Cap and tax, meet your climate stars’ onslaughts: The West Virginia mine disaster and the Gulf oil explosion. And by nads a volcano for good measure. Then, to foul up all the bureaucrats’ best intentions, here came the new Arizona immigration law. Not to mention the SEC suit against Goldman Sachs, which just happened to hit right when Congress took up new financials-regulating legislation. Just a coincidence, of course.
With all that on his platter, do forgive Obama for quickly changing the subject away from his customary ridicule of all opponents’ ideas ( a-la Saul Alinsky).
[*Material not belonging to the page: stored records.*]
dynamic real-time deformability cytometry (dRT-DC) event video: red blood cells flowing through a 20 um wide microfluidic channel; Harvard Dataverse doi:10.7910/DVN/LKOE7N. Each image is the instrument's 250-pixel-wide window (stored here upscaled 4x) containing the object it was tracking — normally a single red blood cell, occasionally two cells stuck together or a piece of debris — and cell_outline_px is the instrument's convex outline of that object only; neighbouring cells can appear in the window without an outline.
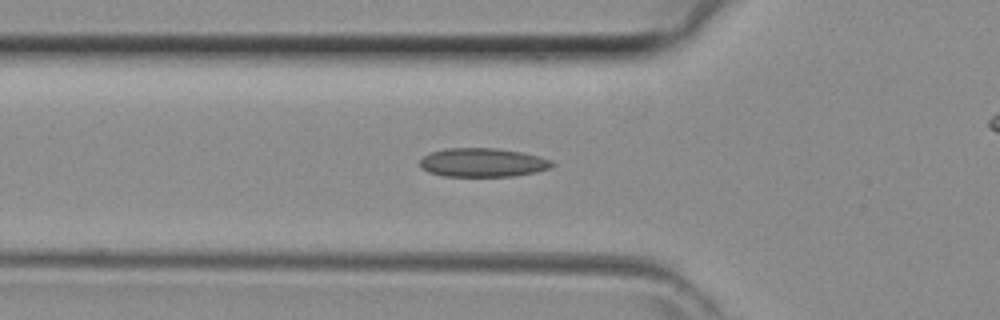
{"species": "common noctule bat (a hibernating species)", "species_latin": "Nyctalus noctula", "temperature_condition": "room temperature", "stored_images_in_passage": 36, "camera_frame_rate_fps": 3000, "um_per_image_px": 0.085, "animal": {"sex": "female", "body_mass_g": 29.2, "forearm_length_mm": 56.3}, "frame": {"image": 1, "passage_image": 14, "time_ms": 4.333, "image_size_px": [1000, 320], "cell_outline_px": [[556, 164], [552, 168], [536, 172], [512, 176], [444, 176], [428, 172], [420, 168], [420, 160], [424, 156], [432, 152], [444, 148], [496, 148], [520, 152], [540, 156], [552, 160]], "centroid_in_image_um": [41.06, 13.81], "position_along_channel_um": 84.7, "area_um2": 22.31}}
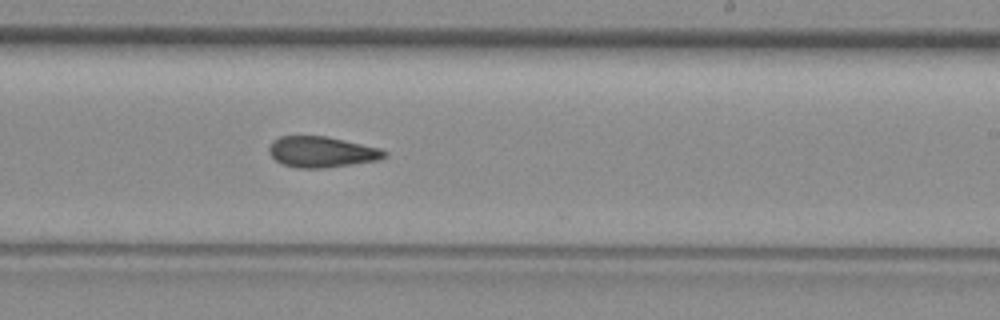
{"frame": {"image": 2, "passage_image": 25, "time_ms": 8.0, "image_size_px": [1000, 320], "cell_outline_px": [[388, 156], [376, 160], [352, 164], [324, 168], [296, 168], [284, 164], [276, 160], [268, 152], [268, 148], [272, 140], [280, 136], [328, 136], [380, 148], [388, 152]], "centroid_in_image_um": [27.34, 12.9], "position_along_channel_um": 261.7, "area_um2": 20.81}}
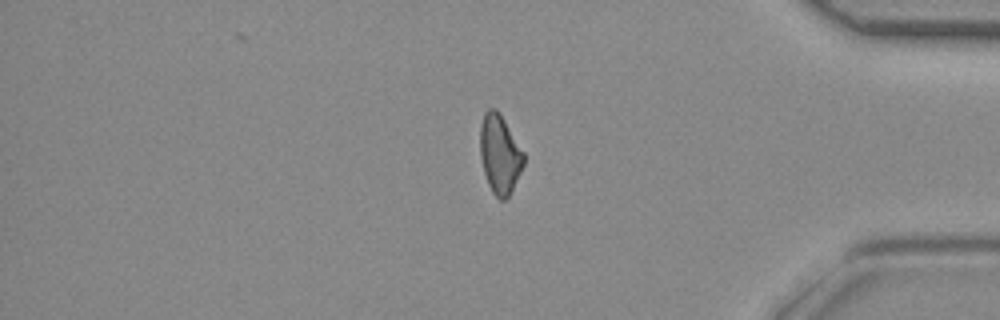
{"frame": {"image": 3, "passage_image": 35, "time_ms": 11.333, "image_size_px": [1000, 320], "cell_outline_px": [[524, 164], [508, 196], [504, 200], [500, 200], [492, 192], [488, 184], [484, 172], [480, 156], [480, 124], [484, 112], [488, 108], [496, 108], [500, 112], [524, 152]], "centroid_in_image_um": [42.46, 13.05], "position_along_channel_um": 392.7, "area_um2": 20.06}}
I say customary, after observing his numerous curt putdowns of the GOP legislators who had met with him to offer critiques of his health care plan (now dastardly law).
And now he may never have another press conference. The National Enquirer has “revealed” he’s cheated on his wife with a campaign aide, dating back to 2004. Far-fetched? Maybe. But remember this is the same sensational rag that everyone ridiculed at first for uncovering the John Edwards baby episode.
 
Meanwhile, that Obamacare turkey is taking some licks, according to Grace-Marie Turner of National Review:
“Not one of its major programs has gotten started, and already the wheels are starting to come off of Obamacare. The administration’s own actuary reported...that millions of people could lose their coverage, that health-care costs will rise faster than they would have if the law hadn’t passed, and that the overhaul will mean that people will have a harder and harder time finding physicians to see them. The White House is trying to spin the [report] from Medicare’s chief actuary Richard Foster as only half bad because it concludes that, while costs will increase, only 23 million people will remain uninsured (instead of 24 million previously estimated).”

Wait, there’s more:

Washington Examiner: “[T]he president and his appointees said repeatedly over the last year that it would reduce government health care spending. Yet now comes Kathleen Sebelius, Obama's Health and Human Services secretary, confessing that ‘We don't know how much it's going to cost.’ Why is Sebelius only now saying this when her own department just made public a report obviously months in preparation that projected government health care costs overall will go up, not down? That same HHS report also said Obamacare's Medicare cuts could put 15 percent of all hospitals out of business, making treatment harder to get and especially for seniors.” But the sun is still shining, and will surely come up tomorrow, as per Little Orphan Annie.